- August 10, 2016
- Posted by: admin
- Category: Market Update
The long awaited Federal Reserve decision to fire up US interest rates with another hike turned out to be a damp squib yet again. Fed chair Janet Yellen and her team of policymakers have hinted that the time is right to ratchet up the rate since the last rise from 0.25% to 0.5% in December 2015.
Despite sending signals and blowing smoke about putting interest rates up, the Fed has done nothing this year. The rate-setting committee only meets three more times before Christmas, including November when the USA goes to the polls to elect a new president. Traditionally, the Fed is unlikely to make such a major economic change.
Yellen, economists and commentators have talked about two rate rises this year, which leaves little option – if the rates going to rise then it will be September, October or December.
No one has a clue about rate rise
The non-event has left everyone trying to read between the lines about how the Fed will vote in the coming months. The only certainty is no one knows, probably not even the committee that makes the decision.
In a statement, the Fed explained that the economy was doing well, with household spending up and the jobless total down. Inflation is still below the Fed target of 2%, hovering around 1.6%.
“Risks that could affect the economy in the near-term are diminishing,” said the statement. Bank of England governor Mark Carney has suggested a UK rate rise is unlikely this year, and did the opposite, a rate cut from 0.5% to 0.25%.

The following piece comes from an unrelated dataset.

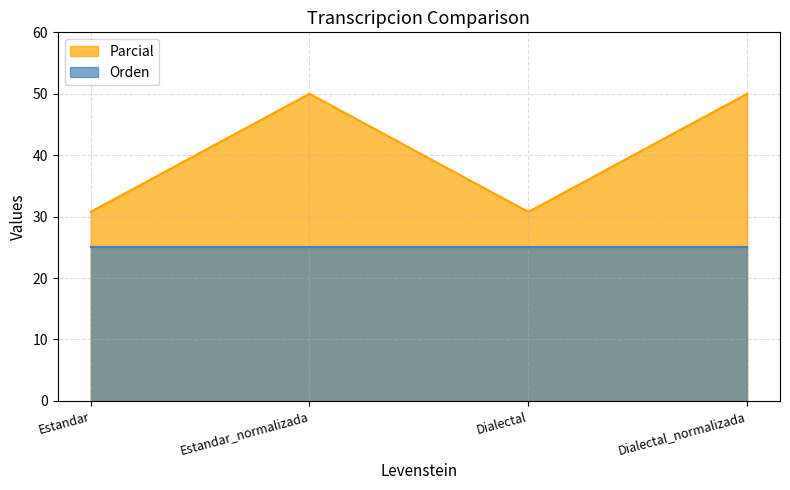

Count the number of data series in this chart.

2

No negative rates expected
He has regularly dismissed talk of a negative rate and tends to favour more monetary easing to oil the economy. Economies that have a negative rate already are still showing sluggish growth and low inflation – these include the Eurozone, Japan and Switzerland.
Only the US and Britain are considered as economies likely to raise interest rates as both are the only developed economies powering ahead. Both the Fed and the Bank of England are sitting tight waiting to see how the uncertainty of Brexit may affect their future positions.